The old man brushed aside the comment with a dismissive wave. “A mere biological sport. Of no lasting consequence really. Those blemishes should heal fully in no time. The march of knowledge, you know. Always a few casualties left hobbling about in the rear.”
“Why not the transformation of white into black?”
“Impossible. A gross violation of natural law. You might as well command the leopard to change into a snail. Can’t be done. Our ebony friends, you see, are an intermediary species, the bar Our Father has placed between man and beast, beneath which humanity cannot fall. All aspires upward, into the light. We of the present generation shall be the first in recorde
d time to witness the grand metamorphosis, the final defeat of pigmentation.”
“From what evidence I’ve seen I would expect the wait to be a tad lengthier.”
“Those were primitive efforts I have advanced far beyond. But also, over the years, I have been developing a parallel, nonmedicinal method which, as the Good Lord no doubt intended, has proven to be most profitable.

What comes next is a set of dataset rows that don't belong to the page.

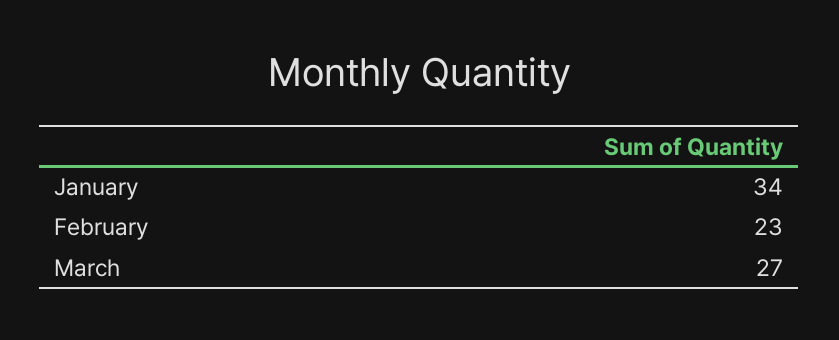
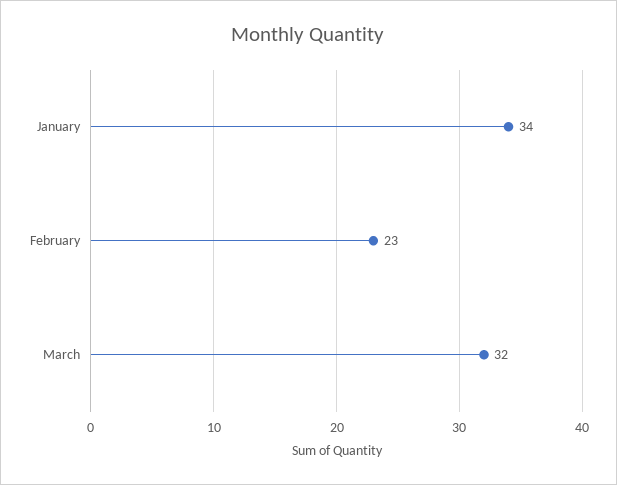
  {
    "January": 34,
    "February": 23,
-   "March": 27
+   "March": 32
  }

Would you care to see?”
“I certainly wouldn’t want to miss a single exhibit on the tour.”
“And so you shan’t.” He rose grunting from behind his desk, addressing Liberty for the first time in a measured, placid tone that seemed almost reasonable, even confiding. “I seem to have attained an age when I must keep moving fairly regularly or the various parts start to stiffen. One of these days, I’m afraid, I’m going to doze off in a chair and they’ll have to bury me upright in it. Your arm, please.”
Liberty hastened to offer his assistance, guiding the shambling man around the desk and out the door, each tentative step surprisingly firmer than the last, until by the time they stood blinking together in the harsh afternoon sun all the man’s previous vigor seemed to have been regained. He led Liberty around back to another shack no larger than an outhouse, its flimsy door secured by an enormous iron lock into which the old man inserted an equally enormous key from the heavy brass ring of keys jingling incessantly at his waist.
The interior smelled worse than any stable, as if once living matter had been left to fester and grow, intermittent illumination provided by the thin bars of light slanting in between the boards. Once Liberty’s eyes had adjusted to the gloom, he was able to make out a vaguely human form collapsed on a pile of straw in the corner.
“This is Bridget,” the old man announced.
“Hello,” Liberty said softly.
There was no response.
“And how you doing today, Bridget?” the old man boomed out, as if greeting a business colleague on a city street.
Silence.
“I asked you a question, child, and expect a prompt answer.”